Collected data
★ ★ ★ ★ ★

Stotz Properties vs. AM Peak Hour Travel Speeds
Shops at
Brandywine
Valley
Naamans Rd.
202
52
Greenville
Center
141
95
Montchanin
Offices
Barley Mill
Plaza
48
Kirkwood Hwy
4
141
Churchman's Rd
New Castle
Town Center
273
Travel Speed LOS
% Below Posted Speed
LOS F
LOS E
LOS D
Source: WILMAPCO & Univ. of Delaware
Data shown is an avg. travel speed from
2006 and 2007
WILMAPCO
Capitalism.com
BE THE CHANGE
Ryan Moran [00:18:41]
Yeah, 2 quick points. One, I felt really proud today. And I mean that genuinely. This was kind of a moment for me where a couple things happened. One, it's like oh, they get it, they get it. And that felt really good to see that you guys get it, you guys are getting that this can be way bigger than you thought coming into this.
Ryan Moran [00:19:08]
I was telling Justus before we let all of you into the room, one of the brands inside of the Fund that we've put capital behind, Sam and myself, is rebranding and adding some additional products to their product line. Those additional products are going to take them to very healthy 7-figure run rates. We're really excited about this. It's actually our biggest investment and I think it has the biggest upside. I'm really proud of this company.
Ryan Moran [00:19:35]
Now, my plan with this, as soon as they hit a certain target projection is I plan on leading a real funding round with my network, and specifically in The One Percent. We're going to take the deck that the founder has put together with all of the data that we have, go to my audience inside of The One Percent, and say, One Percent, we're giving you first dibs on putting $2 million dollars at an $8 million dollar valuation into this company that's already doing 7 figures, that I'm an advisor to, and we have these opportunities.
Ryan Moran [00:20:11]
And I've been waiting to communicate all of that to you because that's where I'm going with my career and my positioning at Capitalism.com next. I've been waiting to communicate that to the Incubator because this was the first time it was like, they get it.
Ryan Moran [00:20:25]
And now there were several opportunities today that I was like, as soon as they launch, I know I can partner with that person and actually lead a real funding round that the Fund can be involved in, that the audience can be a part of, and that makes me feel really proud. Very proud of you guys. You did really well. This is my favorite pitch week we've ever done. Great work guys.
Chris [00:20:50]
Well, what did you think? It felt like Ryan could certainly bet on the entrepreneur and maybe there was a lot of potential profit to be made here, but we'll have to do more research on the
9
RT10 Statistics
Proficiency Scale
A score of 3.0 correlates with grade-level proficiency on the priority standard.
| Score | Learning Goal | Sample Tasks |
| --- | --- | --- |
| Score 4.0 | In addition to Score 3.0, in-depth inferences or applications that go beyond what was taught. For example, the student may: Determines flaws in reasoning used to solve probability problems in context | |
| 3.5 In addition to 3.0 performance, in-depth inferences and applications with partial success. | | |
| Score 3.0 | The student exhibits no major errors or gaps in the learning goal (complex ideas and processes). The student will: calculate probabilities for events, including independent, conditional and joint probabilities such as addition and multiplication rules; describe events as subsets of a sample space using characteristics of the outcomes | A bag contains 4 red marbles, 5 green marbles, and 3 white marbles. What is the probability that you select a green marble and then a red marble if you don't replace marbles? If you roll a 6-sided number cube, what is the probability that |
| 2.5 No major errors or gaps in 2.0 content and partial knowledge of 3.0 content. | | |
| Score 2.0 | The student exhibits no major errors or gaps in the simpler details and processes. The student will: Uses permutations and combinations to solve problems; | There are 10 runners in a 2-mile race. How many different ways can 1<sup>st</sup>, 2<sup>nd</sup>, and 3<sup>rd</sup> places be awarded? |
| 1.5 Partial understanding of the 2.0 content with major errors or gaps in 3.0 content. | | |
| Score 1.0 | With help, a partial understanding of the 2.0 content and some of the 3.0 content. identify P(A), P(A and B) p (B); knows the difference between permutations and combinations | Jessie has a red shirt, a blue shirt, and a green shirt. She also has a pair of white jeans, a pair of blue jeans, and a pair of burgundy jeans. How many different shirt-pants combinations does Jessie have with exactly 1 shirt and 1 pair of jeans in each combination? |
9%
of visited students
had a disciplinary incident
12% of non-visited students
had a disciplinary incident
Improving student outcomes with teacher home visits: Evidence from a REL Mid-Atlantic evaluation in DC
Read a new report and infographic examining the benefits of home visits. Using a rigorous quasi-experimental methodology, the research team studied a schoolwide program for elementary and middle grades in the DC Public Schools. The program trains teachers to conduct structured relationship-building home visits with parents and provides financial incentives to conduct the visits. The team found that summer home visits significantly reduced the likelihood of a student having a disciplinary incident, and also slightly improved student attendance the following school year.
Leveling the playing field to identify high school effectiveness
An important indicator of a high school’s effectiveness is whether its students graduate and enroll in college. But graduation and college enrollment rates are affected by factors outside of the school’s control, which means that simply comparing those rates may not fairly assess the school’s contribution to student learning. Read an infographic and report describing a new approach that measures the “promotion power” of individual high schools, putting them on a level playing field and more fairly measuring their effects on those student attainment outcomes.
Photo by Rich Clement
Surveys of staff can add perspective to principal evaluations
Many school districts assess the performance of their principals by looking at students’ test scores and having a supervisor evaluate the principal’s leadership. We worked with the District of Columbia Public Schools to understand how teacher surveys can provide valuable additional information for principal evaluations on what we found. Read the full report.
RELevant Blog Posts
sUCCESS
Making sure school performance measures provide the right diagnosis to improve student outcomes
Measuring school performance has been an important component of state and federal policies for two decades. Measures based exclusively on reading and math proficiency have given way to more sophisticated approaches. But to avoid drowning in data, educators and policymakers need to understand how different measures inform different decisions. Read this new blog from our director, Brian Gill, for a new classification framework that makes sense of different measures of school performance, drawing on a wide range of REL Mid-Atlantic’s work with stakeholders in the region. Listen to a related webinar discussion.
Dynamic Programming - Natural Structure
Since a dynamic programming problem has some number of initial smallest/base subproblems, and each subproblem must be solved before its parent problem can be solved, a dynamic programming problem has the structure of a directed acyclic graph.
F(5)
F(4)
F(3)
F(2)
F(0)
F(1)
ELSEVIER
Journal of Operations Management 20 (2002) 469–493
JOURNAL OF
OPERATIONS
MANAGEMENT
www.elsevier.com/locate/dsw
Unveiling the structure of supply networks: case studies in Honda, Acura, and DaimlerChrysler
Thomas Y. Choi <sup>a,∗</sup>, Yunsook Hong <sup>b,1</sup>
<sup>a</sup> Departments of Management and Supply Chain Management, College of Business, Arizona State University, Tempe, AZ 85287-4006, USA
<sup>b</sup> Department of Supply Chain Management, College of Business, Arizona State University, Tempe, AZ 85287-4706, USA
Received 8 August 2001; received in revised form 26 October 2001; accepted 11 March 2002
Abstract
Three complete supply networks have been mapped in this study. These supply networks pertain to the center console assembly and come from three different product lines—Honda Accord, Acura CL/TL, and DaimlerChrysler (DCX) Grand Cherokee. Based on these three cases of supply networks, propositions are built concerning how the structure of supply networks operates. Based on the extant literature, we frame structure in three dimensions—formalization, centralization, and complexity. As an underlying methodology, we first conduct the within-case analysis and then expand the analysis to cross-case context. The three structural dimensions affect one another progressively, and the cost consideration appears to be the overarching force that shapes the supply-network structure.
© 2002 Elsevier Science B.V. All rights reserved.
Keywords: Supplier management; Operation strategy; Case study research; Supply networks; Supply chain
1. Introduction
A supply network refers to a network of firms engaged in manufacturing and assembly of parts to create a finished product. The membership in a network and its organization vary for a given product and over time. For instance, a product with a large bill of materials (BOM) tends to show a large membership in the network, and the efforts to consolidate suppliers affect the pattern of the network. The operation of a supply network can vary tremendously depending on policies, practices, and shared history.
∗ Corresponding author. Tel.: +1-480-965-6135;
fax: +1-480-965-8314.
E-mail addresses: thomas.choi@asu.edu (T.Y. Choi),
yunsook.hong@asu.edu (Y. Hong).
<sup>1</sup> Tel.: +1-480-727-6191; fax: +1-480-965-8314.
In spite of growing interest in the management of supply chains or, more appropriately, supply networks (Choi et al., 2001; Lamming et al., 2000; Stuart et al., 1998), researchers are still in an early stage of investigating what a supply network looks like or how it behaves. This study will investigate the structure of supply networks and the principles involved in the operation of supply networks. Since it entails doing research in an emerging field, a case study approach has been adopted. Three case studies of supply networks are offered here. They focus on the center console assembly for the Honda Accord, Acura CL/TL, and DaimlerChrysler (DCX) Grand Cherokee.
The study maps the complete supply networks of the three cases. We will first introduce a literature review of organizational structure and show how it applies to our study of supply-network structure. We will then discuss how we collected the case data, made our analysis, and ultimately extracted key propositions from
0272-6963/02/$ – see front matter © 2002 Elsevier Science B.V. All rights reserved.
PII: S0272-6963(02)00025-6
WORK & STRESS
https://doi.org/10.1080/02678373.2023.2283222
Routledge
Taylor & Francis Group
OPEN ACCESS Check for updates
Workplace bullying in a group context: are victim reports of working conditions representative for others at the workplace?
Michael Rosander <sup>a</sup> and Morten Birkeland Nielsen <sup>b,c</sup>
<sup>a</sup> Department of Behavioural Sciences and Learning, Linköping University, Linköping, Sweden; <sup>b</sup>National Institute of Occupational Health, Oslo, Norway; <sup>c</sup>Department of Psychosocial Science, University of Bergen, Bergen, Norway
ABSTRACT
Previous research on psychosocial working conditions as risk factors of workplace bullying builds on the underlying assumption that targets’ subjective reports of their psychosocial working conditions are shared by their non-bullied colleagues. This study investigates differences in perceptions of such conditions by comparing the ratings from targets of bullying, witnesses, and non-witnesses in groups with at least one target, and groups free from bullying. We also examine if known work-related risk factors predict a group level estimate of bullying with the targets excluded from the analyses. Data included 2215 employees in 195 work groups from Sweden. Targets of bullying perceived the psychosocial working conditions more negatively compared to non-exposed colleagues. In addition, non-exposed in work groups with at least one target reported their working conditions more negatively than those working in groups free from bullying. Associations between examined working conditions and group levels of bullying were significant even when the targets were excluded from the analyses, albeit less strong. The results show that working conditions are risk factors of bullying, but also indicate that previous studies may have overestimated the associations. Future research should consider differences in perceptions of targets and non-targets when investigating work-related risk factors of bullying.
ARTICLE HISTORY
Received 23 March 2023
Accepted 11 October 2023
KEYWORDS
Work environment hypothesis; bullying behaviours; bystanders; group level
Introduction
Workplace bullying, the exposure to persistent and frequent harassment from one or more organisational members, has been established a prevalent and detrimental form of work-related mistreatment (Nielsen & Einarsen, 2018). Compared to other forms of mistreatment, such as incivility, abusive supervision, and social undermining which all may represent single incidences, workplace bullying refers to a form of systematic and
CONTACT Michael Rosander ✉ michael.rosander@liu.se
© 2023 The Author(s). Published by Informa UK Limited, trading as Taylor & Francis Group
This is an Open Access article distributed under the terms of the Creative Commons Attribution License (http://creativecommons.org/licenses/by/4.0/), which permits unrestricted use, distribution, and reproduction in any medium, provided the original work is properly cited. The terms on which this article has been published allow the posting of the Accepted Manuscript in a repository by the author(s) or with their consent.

★ ★ ★ ★ ★

Please reproduce, exactly as written, the lines of the records from the first line through the one containing "Ryan Moran [00:20:25]".

» Exercise solution
Stotz Properties vs. AM Peak Hour Travel Speeds
Shops at
Brandywine
Valley
Naamans Rd.
202
52
Greenville
Center
141
95
Montchanin
Offices
Barley Mill
Plaza
48
Kirkwood Hwy
4
141
Churchman's Rd
New Castle
Town Center
273
Travel Speed LOS
% Below Posted Speed
LOS F
LOS E
LOS D
Source: WILMAPCO & Univ. of Delaware
Data shown is an avg. travel speed from
2006 and 2007
WILMAPCO
Capitalism.com
BE THE CHANGE
Ryan Moran [00:18:41]
Yeah, 2 quick points. One, I felt really proud today. And I mean that genuinely. This was kind of a moment for me where a couple things happened. One, it's like oh, they get it, they get it. And that felt really good to see that you guys get it, you guys are getting that this can be way bigger than you thought coming into this.
Ryan Moran [00:19:08]
I was telling Justus before we let all of you into the room, one of the brands inside of the Fund that we've put capital behind, Sam and myself, is rebranding and adding some additional products to their product line. Those additional products are going to take them to very healthy 7-figure run rates. We're really excited about this. It's actually our biggest investment and I think it has the biggest upside. I'm really proud of this company.
Ryan Moran [00:19:35]
Now, my plan with this, as soon as they hit a certain target projection is I plan on leading a real funding round with my network, and specifically in The One Percent. We're going to take the deck that the founder has put together with all of the data that we have, go to my audience inside of The One Percent, and say, One Percent, we're giving you first dibs on putting $2 million dollars at an $8 million dollar valuation into this company that's already doing 7 figures, that I'm an advisor to, and we have these opportunities.
Ryan Moran [00:20:11]
And I've been waiting to communicate all of that to you because that's where I'm going with my career and my positioning at Capitalism.com next. I've been waiting to communicate that to the Incubator because this was the first time it was like, they get it.
Ryan Moran [00:20:25]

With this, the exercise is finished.